高校時代に学んだ多くものは記憶から消え去っているが、それでも何かしら覚えているものもある。その一つに「もじずり」がある。なぜか「陸奥(みちのく)のしのぶもじずり誰ゆゑに、乱れそめにしわれならなくに」という物悲しい歌を覚えている。これは在原業平の伊勢物語の中にも出てくるもので、百人一首の源融(みなもとのとおる)の歌だと言われている。
ネジバナ その1
高校を卒業して仙台に来る途中で福島駅を東北線で通った時、信夫山の名前を見て「しのぶもじずり染め」をこの辺りで作っていたのだろうかと思った。その名前のついたピンク色の「もじずり(ネジバナ)」を芝生の中で見た時は、とても嬉しかったことを覚えている。名古屋からわざわざ陸奥(みちのく)の仙台にきた自分の中に、武田鉄矢の「思えば遠くに来たもんだ」同様に、遠くに来てしまった(その当時は電車で13時間位かかった)という想いとその寂しさ、そして歌に詠まれた「もじずり」を実際に見た嬉しさが混在した複雑な感情だったのではないかと、今になってみると思う。
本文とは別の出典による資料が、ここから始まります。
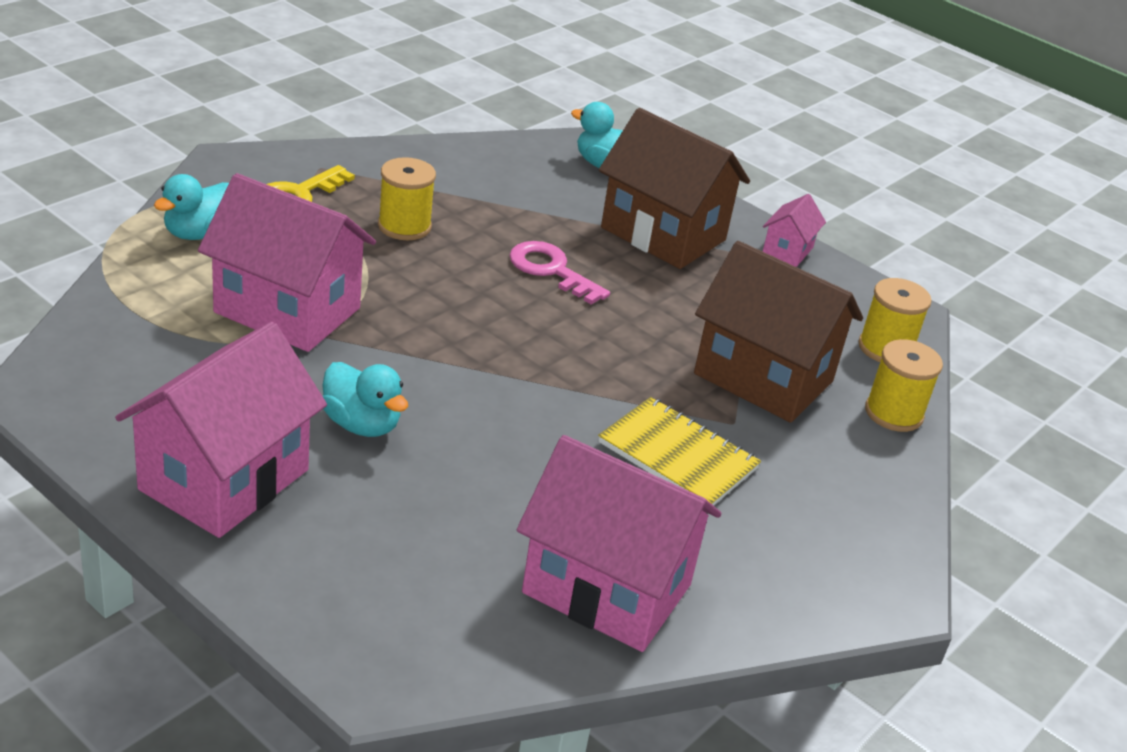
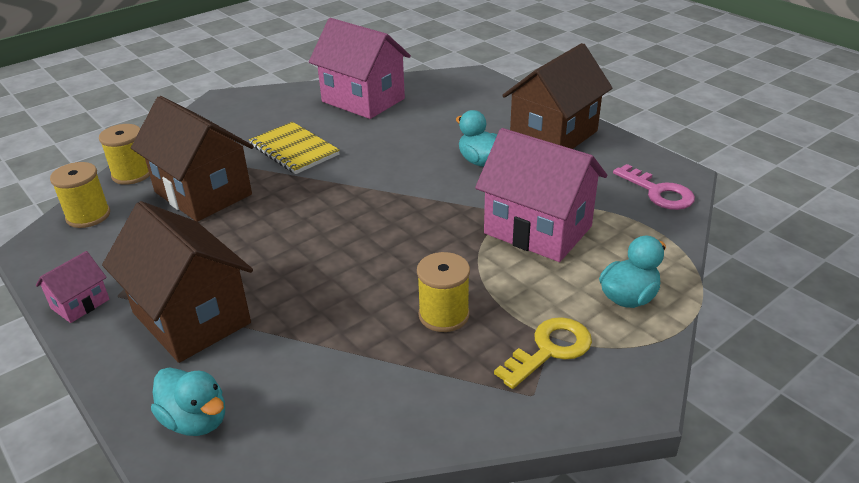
camera: 165 degrees left, 0 degrees up
pink house [115,322,327,538] -> brown house [502,43,612,149]
pink key [509,241,610,305] -> pink key moved to [613,164,695,210]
ネジバナを調べてみると、ラン科の植物で春から夏にかけて咲き、10~40センチほどの茎の先に花が咲くが、小さい花が螺旋状(らせんじょう)に並んでいる。江戸時代にはモジズリの名前で呼ばれて栽培されていた。モジズリの名前は、忍捩摺り(しのぶもじずり)に因んでいて、忍捩摺りのかすれた細かいもじり模様とネジバナの花のねじれが同じと連想されたからである。ネジバナがねじれるのは、つぼみが後ろ側に反転するからで、左巻きと右巻きがあるという。モジズリは福島県の信夫地方で作られていて乱れ模様の摺り衣(すりごろも)と記されている。
ネジバナ その2
また生育条件を見ると、湿っているが日当たりの良い背の低い草地に良く生育するとあり、公園の芝生や中央分離帯の芝が植えてあるところでよく見かけたように感じている。花色は桃色が多く白や緑のものがあるらしい。またねじれ方が右巻と左巻きの両方があり、中には花序がねじれない個体や、途中でねじれ方が変わる個体もあるとのことである。右巻と左巻きの比率は大体1対1であり、コハナバチのような小形のハナバチが花粉を運んで他家受粉すると考えられるが、それが上手くいかない場合は自家受粉をする。ここでも他家受粉を目指しながらそれが駄目なら自家受粉をする戦略が見られる。
咲く季節については私自身の経験と一致しているが、大きさは15センチ位のものしか見たことはない。40センチというのは相当背の高いもので、私の思い描くネジバナのイメージを超えている。また、右巻と左巻きがあるとのことであるが、私はいつもこうした巻き方について混乱してしまう。というのは、朝顔でもそうであるが、植物が育っていく成長していく方向で巻き方を見るのか、上からみてどちら向きかという初歩的なところで悩んでしまうのである。これについては、ある本で茎を五本指で掴んで、左手の親指と同じ巻き方の方向だと左巻き、右手で掴んで親指と同じ巻き方の方向だと右巻きということが分かった。私以外でも誰しも迷っているのだと分かって少し安心したものである。
これまで随分とネジバナをみているが、実際に白花や緑色のものは見たことはない。西洋タンポポ、日本タンポポやシロバナタンポポと同様で、そうしたものがあるかもしれないと思ってみていないからだろう。今後はそうした目で見たいと思っている。
被子植物は有性生殖だから、環境への適応を考えると、他家受粉が本来望ましい受粉方法である。林檎では近くに「紅玉」などの他品種が植えてある。サクランボでは、佐藤錦の植えてある果樹園内に「紅さやか」などの早生種のサクランボの木が植えてある。
こうしたネジバナの生き様を見ると、植物が何とかして子孫を残す戦略と共に、人間が歴史的にそうした植物との関係を作り出してきた、文化という重さを感じるのである。